Служебный был заперт, и на стук никто не вышел. Через пожарный он забрался внутрь. Никого. Стоял запах сожженных декораций – их как раз не было жалко.
Сел на детский трехколесный велосипед и начал судорожно листать интернет. Нашел список уволенных, примерно представил их возраст, стал подбирать отрывки. Потом пришло в голову – брать из сыгранного, тогда можно все сделать быстро. Но он не видел ни одного спектакля. Да сами пусть сообразят. У Туминаса Пристань, у нас будет Вокзал.
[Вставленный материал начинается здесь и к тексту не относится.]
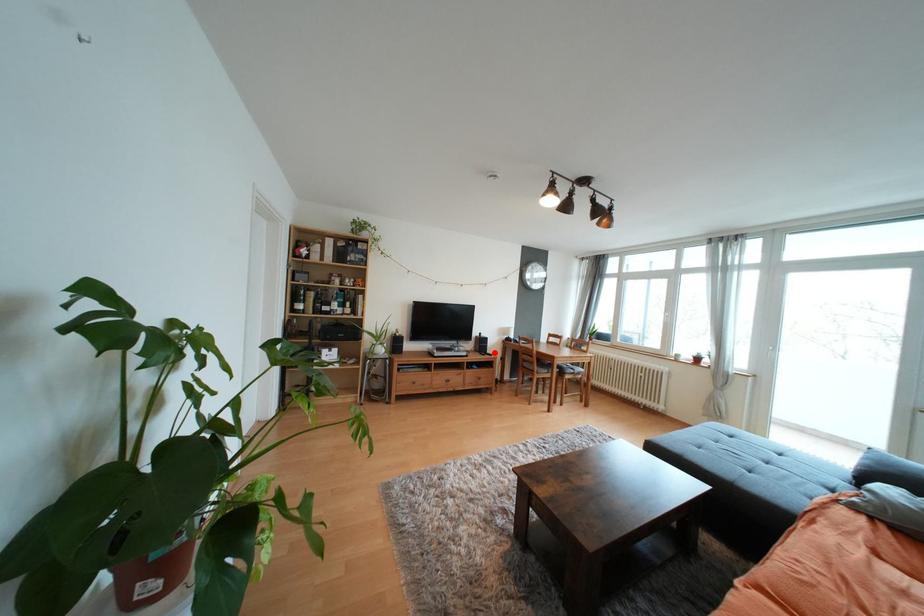
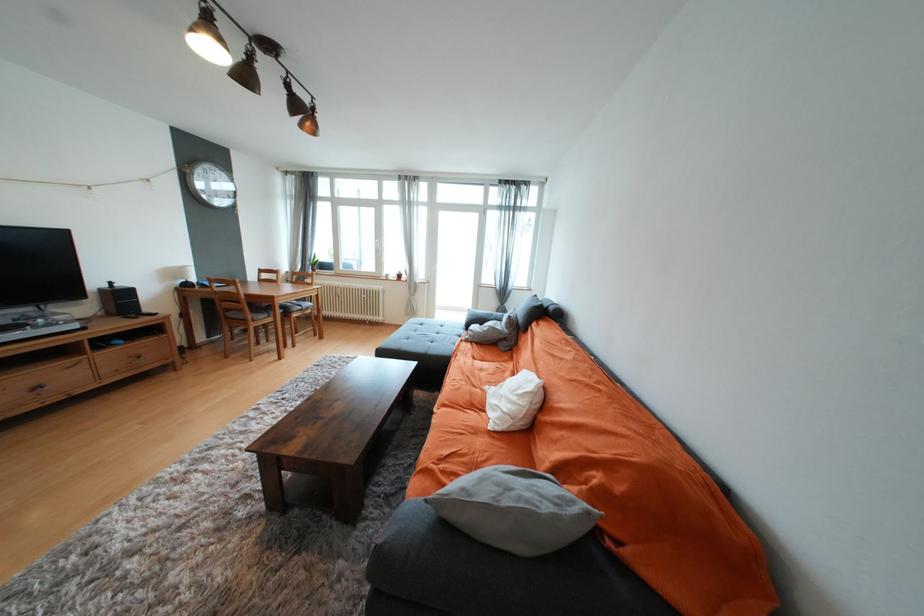
Locate, in the second image, the point that corresponds to the highlighted location in the first image.

(152, 312)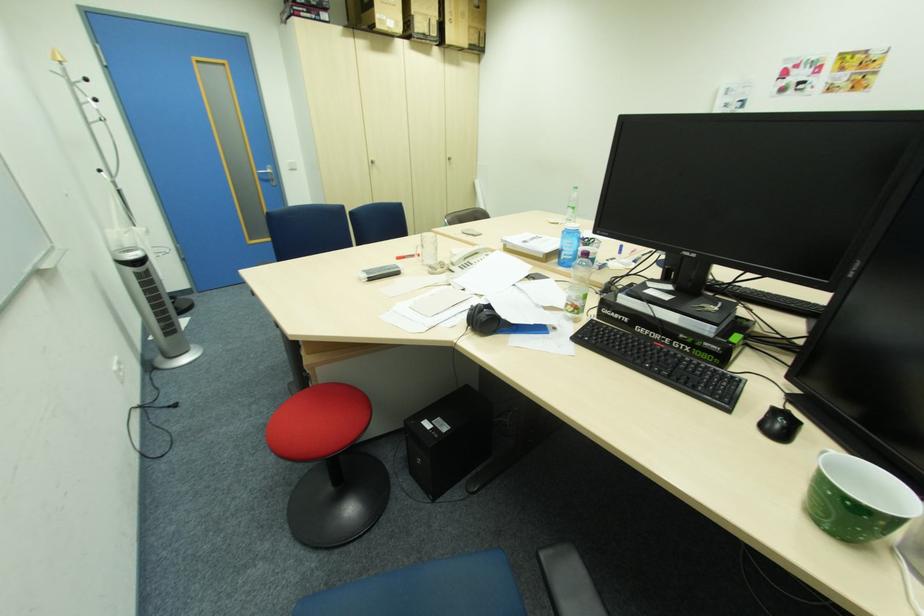
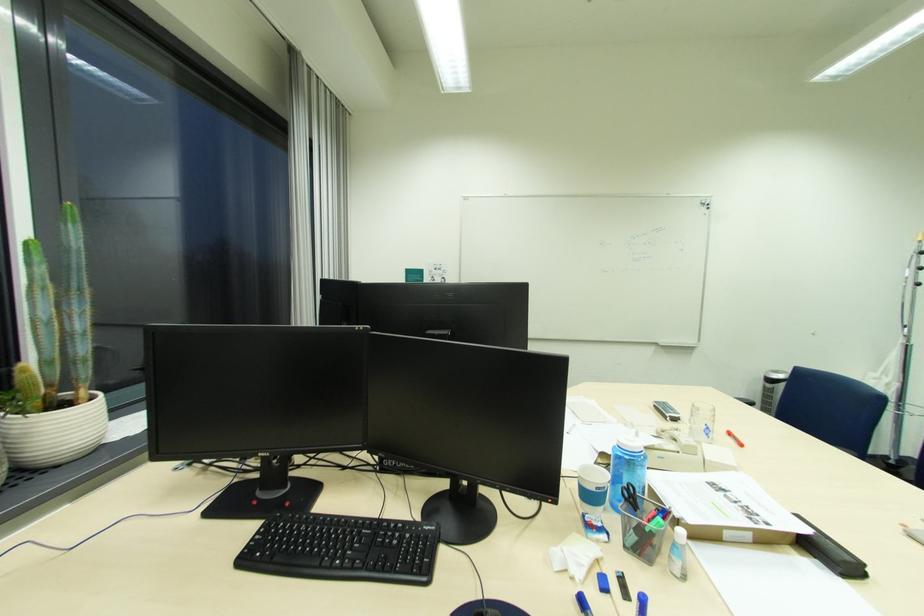
Where in the second image is the point corresponding to point (405, 259) from the first image?

(736, 435)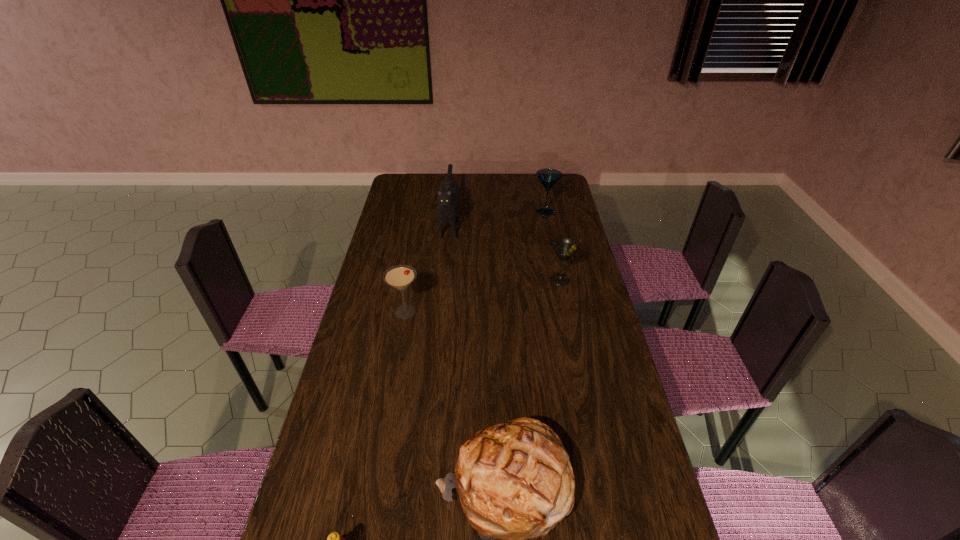
Identify the location of cat. The height and width of the screenshot is (540, 960). (447, 210).

Identify the location of the farthest martini. The width and height of the screenshot is (960, 540). (548, 177).

Locate an element on the screen. the second nearest martini is located at coordinates (564, 248).

Find the location of a particular element. The height and width of the screenshot is (540, 960). the nearest martini is located at coordinates (399, 277).

Locate an element on the screen. The image size is (960, 540). the fourth farthest object is located at coordinates (399, 277).

Locate an element on the screen. vacant region located 0.220m on the front-facing side of the tallest object is located at coordinates (444, 282).

Where is `vacant point located on the left of the farthest martini`? vacant point located on the left of the farthest martini is located at coordinates (465, 212).

At what (x,y) coordinates should I click in order to perform the action: click on vacant space located on the left of the fourth nearest object. Please return your answer as a coordinate pair (x, y). The height and width of the screenshot is (540, 960). Looking at the image, I should click on (490, 280).

Image resolution: width=960 pixels, height=540 pixels. Identify the location of vacant position located on the back of the third nearest object. point(419,238).

Where is `object that is positioned at the far edge`? object that is positioned at the far edge is located at coordinates (447, 210).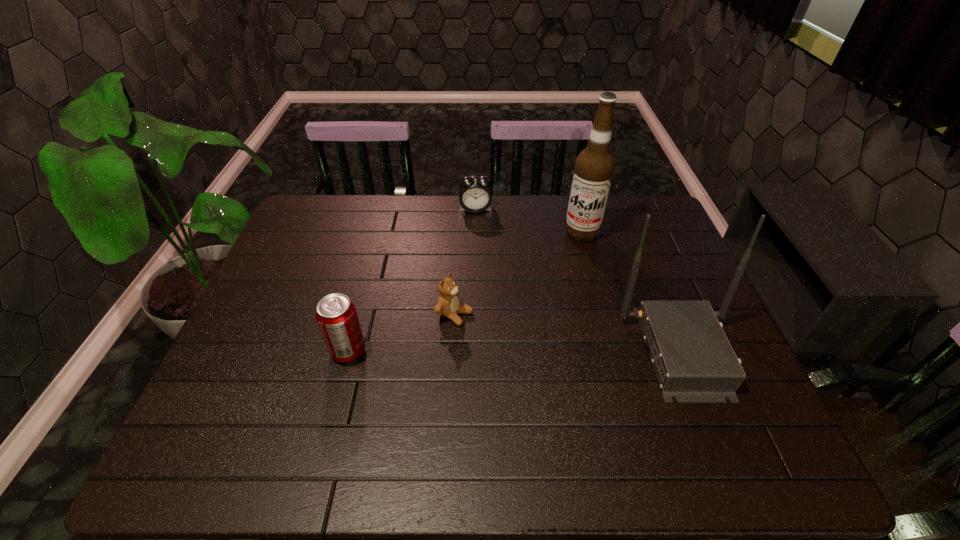
What are the coordinates of `blank space located 0.370m on the label of the tallest object` in the screenshot? It's located at (551, 329).

This screenshot has width=960, height=540. What are the coordinates of `free space located on the front side of the farthest object` in the screenshot? It's located at (486, 299).

What are the coordinates of `free space located 0.240m on the front side of the farthest object` in the screenshot? It's located at (482, 262).

Find the location of a particular element. vacant space located on the front side of the farthest object is located at coordinates (486, 299).

At what (x,y) coordinates should I click in order to perform the action: click on free space located on the front-facing side of the teddy bear. Please return your answer as a coordinate pair (x, y). The height and width of the screenshot is (540, 960). Looking at the image, I should click on (546, 357).

You are a GUI agent. You are given a task and a screenshot of the screen. Output one action in this format:
    pyautogui.click(x=<x>, y=<y>)
    Task: Click on the free space located on the front-facing side of the teddy bear
    
    Given the screenshot: What is the action you would take?
    pyautogui.click(x=496, y=333)

The width and height of the screenshot is (960, 540). Find the location of `free space located 0.220m on the front-facing side of the teddy bear`. free space located 0.220m on the front-facing side of the teddy bear is located at coordinates point(546,357).

Image resolution: width=960 pixels, height=540 pixels. Identify the location of alcohol positioned at the far edge. (594, 167).

This screenshot has width=960, height=540. In order to click on alarm clock positioned at the far edge in this screenshot , I will do `click(475, 196)`.

Identify the location of object located at the near edge. The width and height of the screenshot is (960, 540). (693, 360).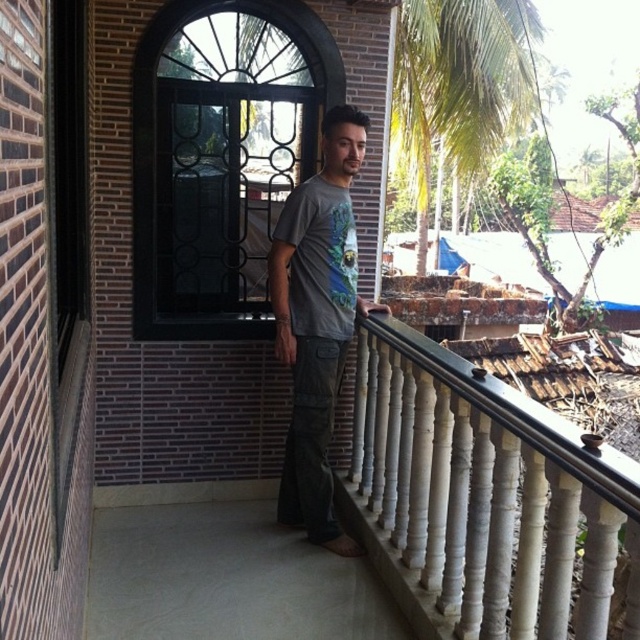
Is white painted wood balustrade at center positioned before black glass window at center?

Yes, white painted wood balustrade at center is in front of black glass window at center.

Measure the distance between white painted wood balustrade at center and black glass window at center.

white painted wood balustrade at center is 4.47 feet away from black glass window at center.

Find the location of a particular element. white painted wood balustrade at center is located at coordinates (483, 499).

Can you confirm if black glass window at center is positioned below gray cotton t-shirt at center?

No, black glass window at center is not below gray cotton t-shirt at center.

In the scene shown: Who is more forward, (237, 141) or (337, 124)?

Positioned in front is point (337, 124).

The image size is (640, 640). What are the coordinates of `black glass window at center` in the screenshot? It's located at (214, 172).

Who is more forward, [312,29] or [419,243]?

Positioned in front is point [312,29].

Which is below, black glass window at center or green leafy palm tree at upper right?

black glass window at center

Is point (224, 195) closer to camera compared to point (490, 35)?

Yes, it is.

Locate an element on the screen. black glass window at center is located at coordinates (214, 172).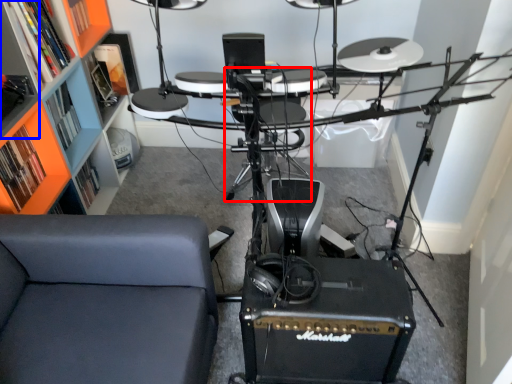
Question: Among these objects, which one is nearest to the camera, armchair (highlighted by a red box) or shelf (highlighted by a blue box)?

Choices:
 (A) armchair
 (B) shelf

Answer: (B)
И поезда будут гудеть, и вокзальная музыка, и объявления, и прощания, и слезы, и встречи…
А еще надо найти зрителей прошлых удач, если они еще живы, и позвать на обсуждение, пригласить на спектакль, втянуть в жизнь театра.
Очнулся от бормотания Абдусалама, сначала не понял, где находится, потом увидел метлу в углу и сообразил, где он. Но ведь только что было так хорошо, такие радостные мысли, такие гениальные идеи, так светло на душе. Но что-то кольнуло – не будет ничего этого. Жизнь – не театр, она непредсказуема. Захотелось вернуться обратно, но бормотание становилось угрожающим, что-то было не так. Абдусалам негодовал уже во весь голос. Посмотрев на свои затекшие, скрюченные ноги, Добрыня понял: он не снял обувь. Это было страшно – он не снял обувь. Как это могло случиться? Каясь, Добрыня выбрался наружу.
Абдусалам схватил метлу и стал яростно выметать свое оскверненное жилище.
Лукьяновы
Девочка была забавная – сама маленькая, годика три наверное, а глазки узенькие и хитренькие-хитренькие. Без страдания и взрослости, как обычно у детдомовских. А уж Лукьянова повидала детдомовских – сколько домов объездила, сколько историй выслушала, сколько подарков надарила – непонятно только зачем: подарки сразу куда-то уносили, объясняя, что для дезинфекции, и больше их никто никогда не видел.
Чего искала Лукьянова? Искала своего ребенка? Смысл собственной жизни? Пятьдесят лет прожила, и сама как детдомовка: ни родни, ни друзей, ни профессии. Она гордо называла себя «сотрудник банка». Уборщицей работала. Работа, кстати, опасная, до нее двух уборщиц посадили – ну не могли они спокойно смотреть на денежные потоки.
Мать умерла давно, отца и не было никогда, одно отчество Вячеславовна – язык сломаешь: Антонина Вячеславовна. Короче – Лукьянова.